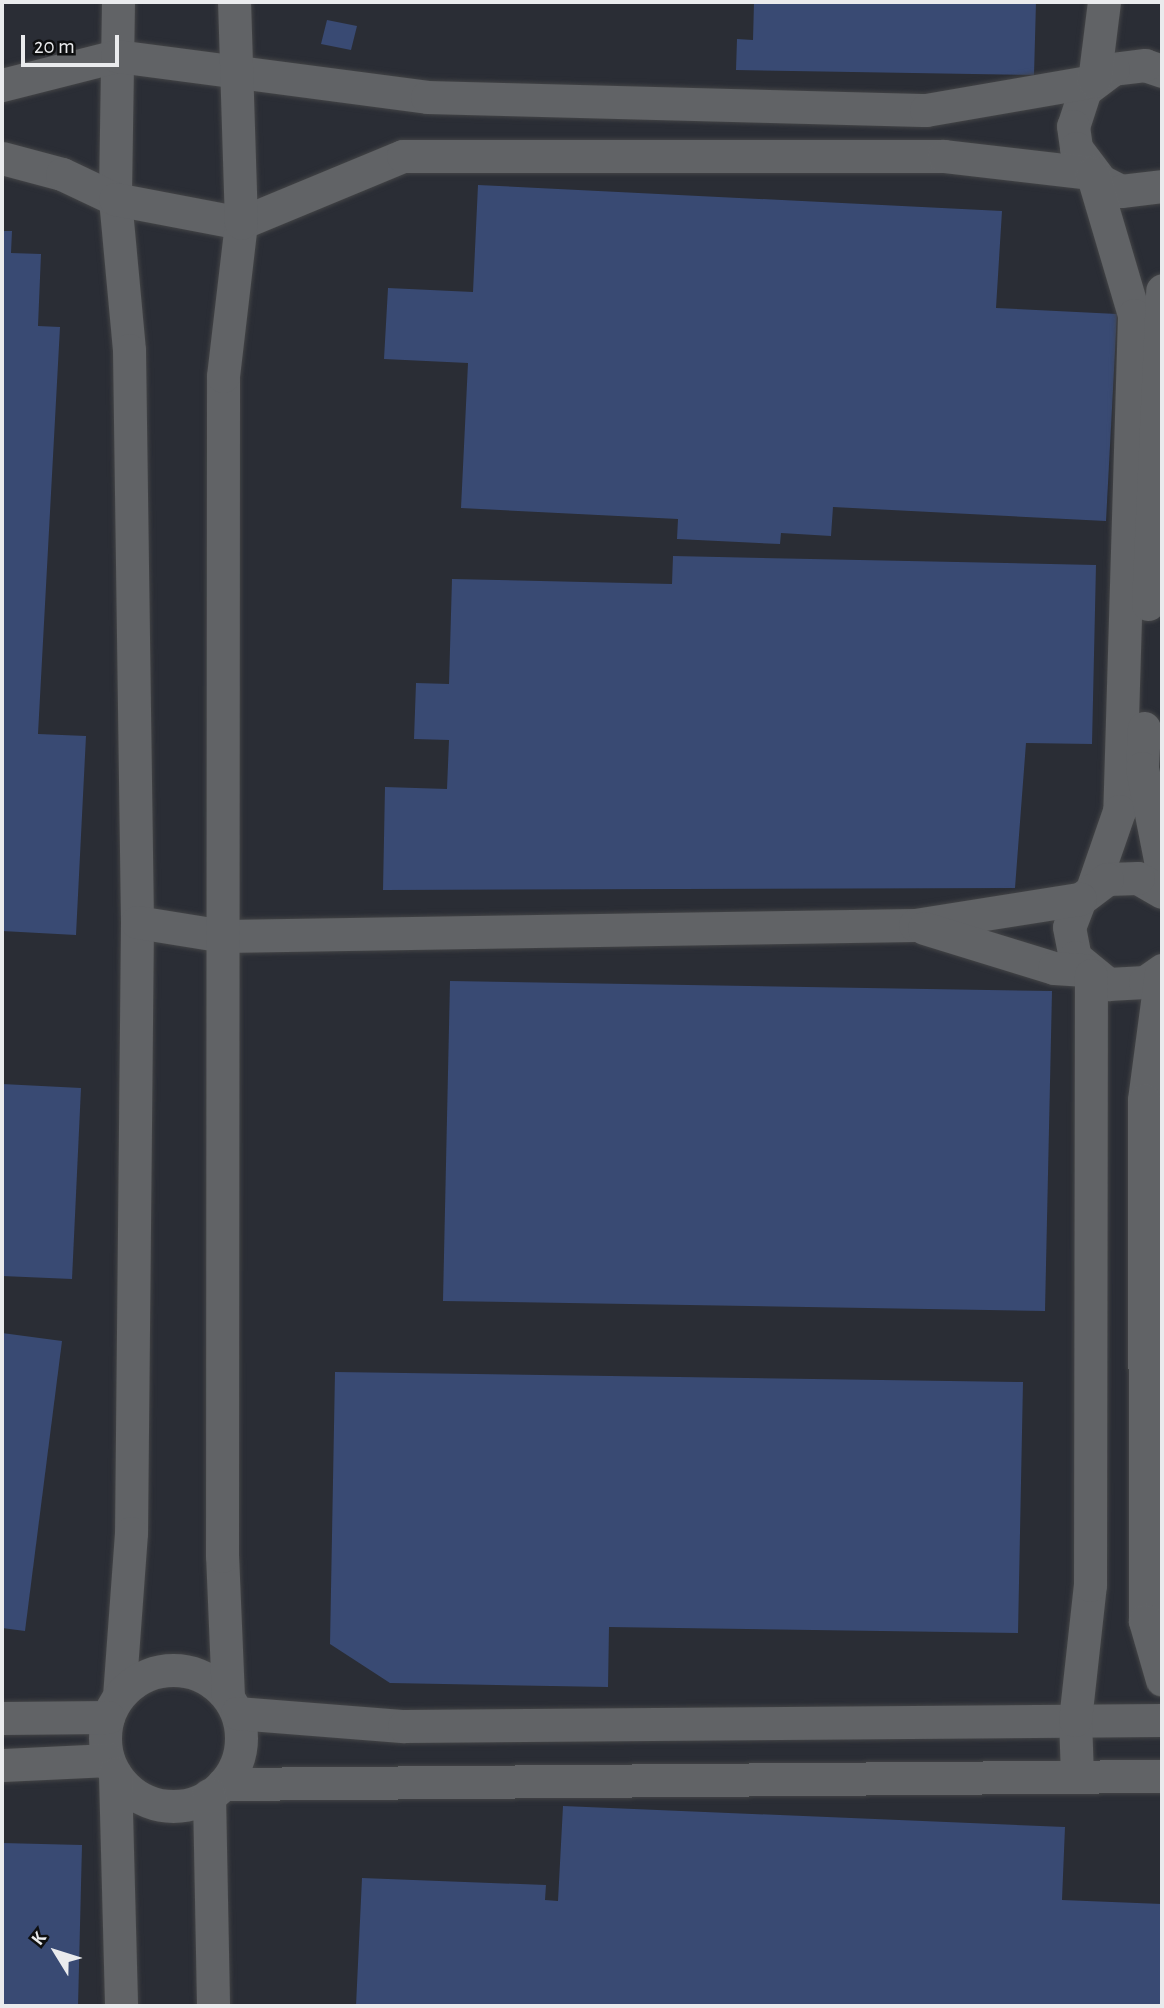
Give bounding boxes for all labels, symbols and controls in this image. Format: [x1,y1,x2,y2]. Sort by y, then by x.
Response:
scale bar [24,21,122,65]
text: 20 m [34,36,75,57]
north arrow [21,1917,91,1987]
text: K [28,1929,50,1949]

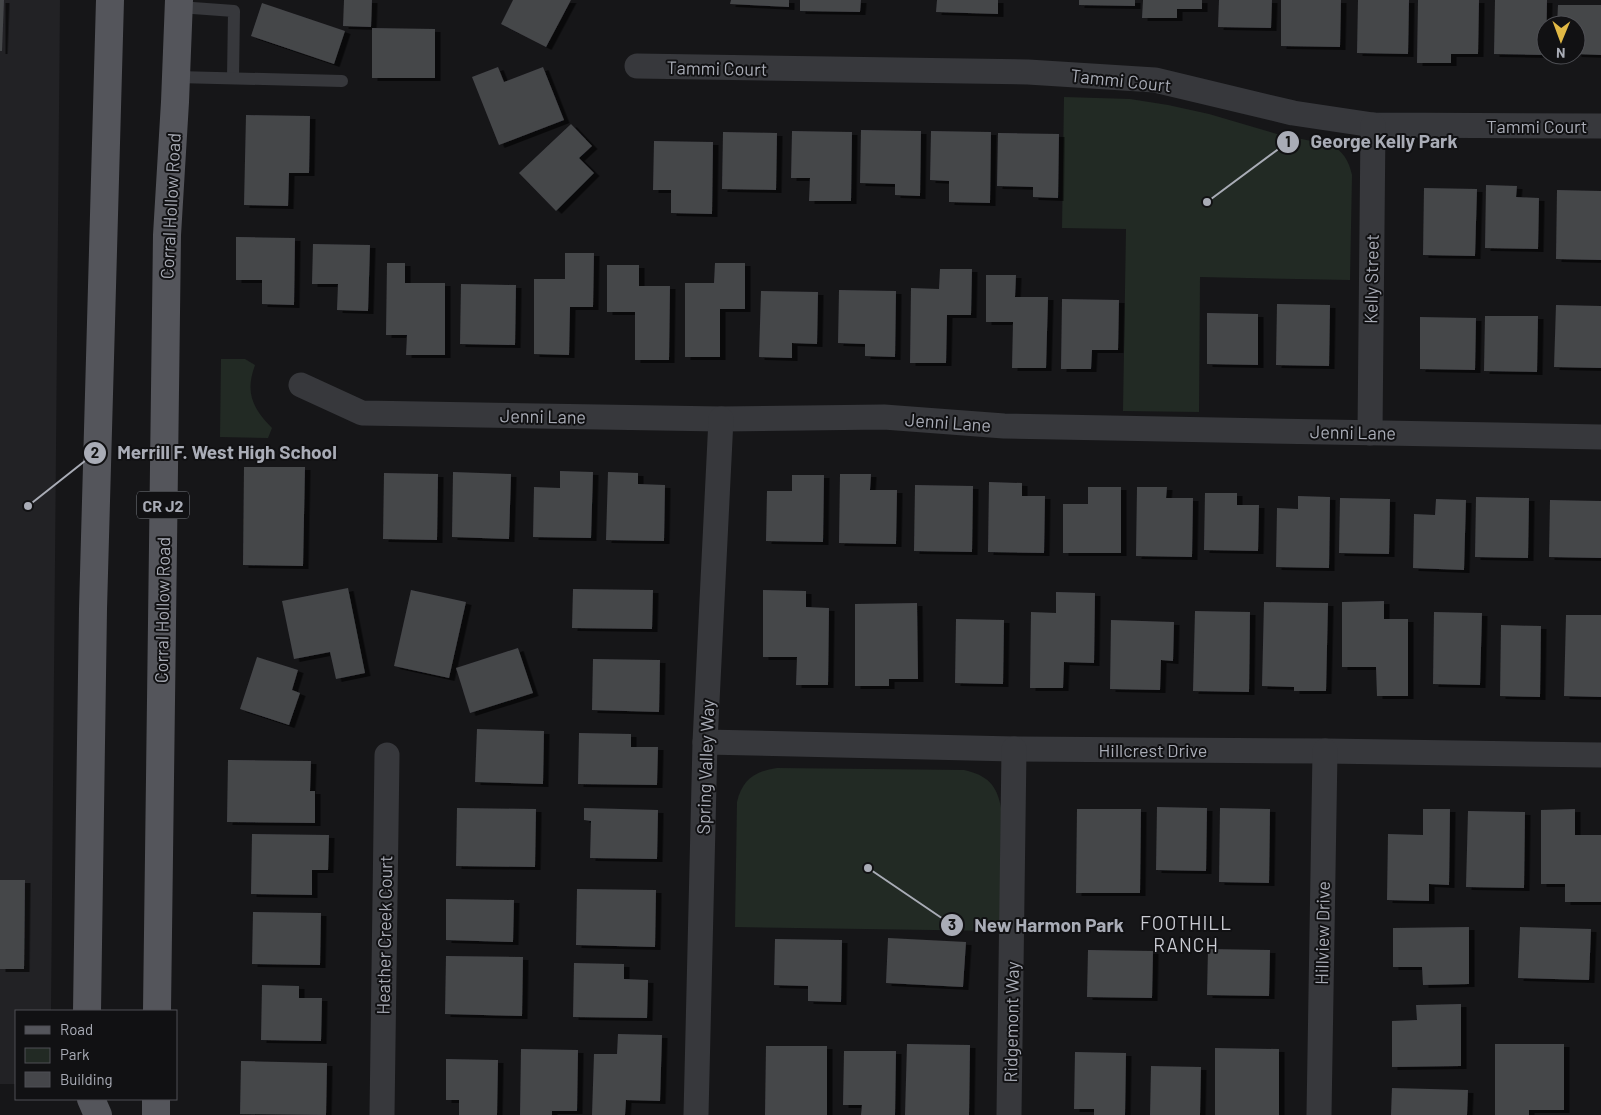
----
**TASK PROMPT:**
Write out the material above once more, exactly as it reads, with no pictures.

**PROBLEM SOLUTION:**
Give bounding boxes for all labels, symbols and controls in this image. Format: [x1,y1,x2,y2]. Sort by y, then by x.
Response:
scale bar [24,21,122,65]
text: 20 m [34,36,75,57]
north arrow [21,1917,91,1987]
text: K [28,1929,50,1949]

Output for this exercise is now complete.